The Amazon union president told the Bodega Boys about why he decided to take on Amazon, and also about his brief rap career.
Science-fiction author Ursula K. Le Guin once said, “We live in capitalism. Its power seems inescapable. So did the divine right of kings.” There’s perhaps no behemoth more omnipresent than Amazon, which transitioned from innocuously selling books online to making surveillance partnerships with police. But just like kings, Amazon’s reign will fall. And this week, Chris Smalls, one of the workers leading the charge against Amazon, outlined what it takes to make Amazon weaker.
You probably heard Smalls’s name in April after Amazon workers on New York’s Staten Island voted to unionize. Smalls became president of the new union. While the vote was a huge blow to the anti-union giant, both the union’s existence and Small’s activism are entirely of its own creation. On Monday, Smalls appeared on the Showtime show Desus & Mero, where he talked about his time working as a supervisor at the New York warehouse.
“During the pandemic, we were deemed essential workers,” Smalls said. “We had to ship out PPE, but we weren’t receiving that in the warehouse.” He went on to add that he watched people come into work with flu-like symptoms. Sometimes, people were even vomiting at their work stations and unable to complete their shifts, he said.
Watching his co-workers deteriorate inspired Smalls to take action. He told the hosts that he tried going through the proper channels, but both HR and upper management dismissed Smalls’s concerns. So, he planned a walkout, which resulted in Amazon firing him for “violating social distancing guidelines and putting the safety of others at risk.”
Even ignoring the irony of that comment, Amazon’s decision was a big mistake.
“After I was terminated, it gained national attention,” Smalls said. “Jeff Bezos himself had a meeting about me calling me ‘not smart or articulate.’ Ironically, they said to make me the face of the whole unionizing efforts.”

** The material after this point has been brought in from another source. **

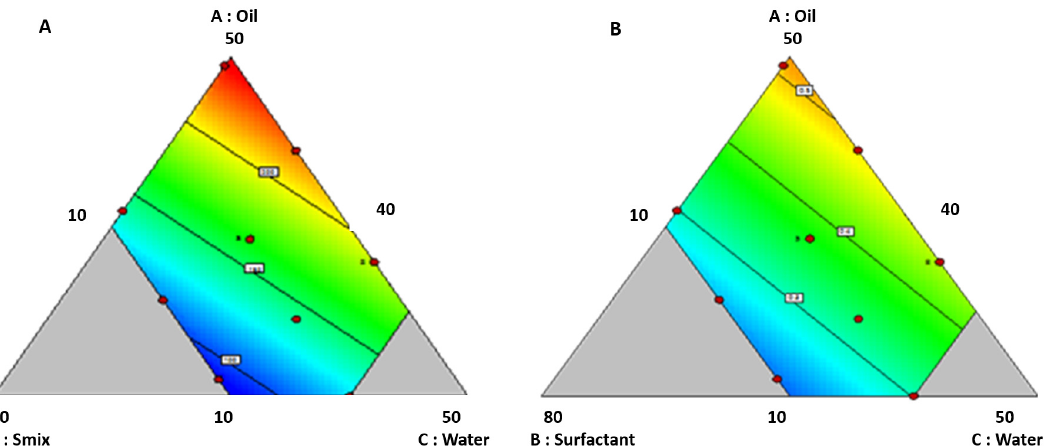
Figure 3. ( A ) Contour plots displaying the effect of variables on size; ( B ) contour plots displaying the effect of variables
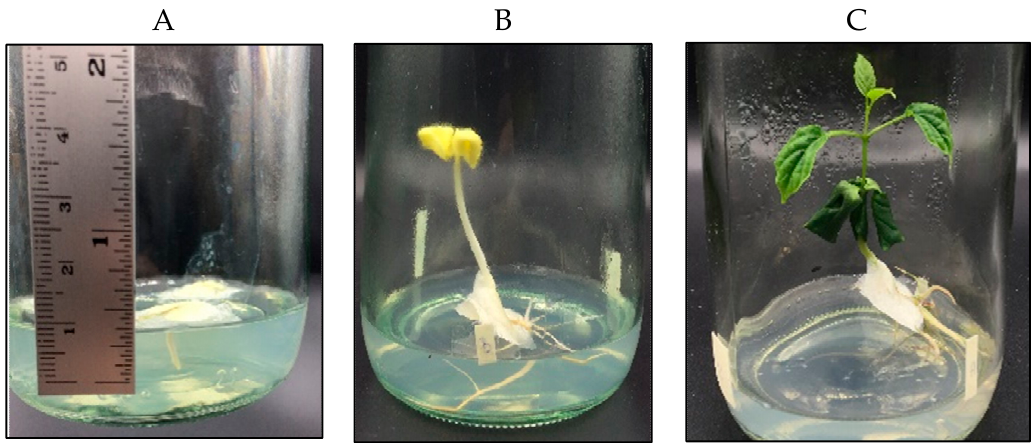
Figure 2. Physical characteristics of Oroxylum indicum tissue-cultured plant samples; A = day 4, B = week 3, C = week 9.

Smalls’s summary doesn’t really capture the notes from said meeting. Luckily, Vice News obtained some comments from Amazon’s general counsel, David Zapolsky, made in April 2019: “He’s not smart, or articulate, and to the extent the press wants to focus on us versus him, we will be in a much stronger PR position than simply explaining for the umpteenth time how we’re trying to protect workers.”
Amazon tried to tap into anti-Black and classist dogwhistles to discredit Smalls. The notion of Smalls not being smart rested not only on him being a Black man but a Black man that has, as Teen Vogue noted, overall drip. He wears grills, gold chains, and he also used to rap. “I had a nice little run. I was an independent artist 10 years ago. I dropped out of college. I went to school in Florida, came back to New York,” Smalls told show hosts Desus Nice and The Kid Mero. He attended the Institute of Audio Research, but “I didn’t finish that program ‘cause I felt that I was hot shit. I dropped out of that and started making music,” Smalls said.
Amazon’s decision to make Smalls into the face of union efforts rested on assumptions that everybody would abandon him. Maybe Amazon’s top executives are just afraid of Black people being Black? Me personally, I’ll stand up for anybody who’ll meet President Biden at the White House in a jacket saying “Eat the Rich” on the back.
Throughout the whirlwind of becoming the Amazon Labor Union’s first president, Smalls has been clear that this victory wasn’t because of him alone. As The New York Times reported, his best friend, Derrick Palmer, helped make TikTok videos to reach workers during the initial push and build bonfires to keep people warm while waiting at the bus stop outside of the Staten Island warehouse.
Nationwide, the labor movement is growing, as workers look to unionize at other massive corporations like Starbucks. The story of Smalls’s work thus far is a perfect example of what it takes to bring down corporate monsters today.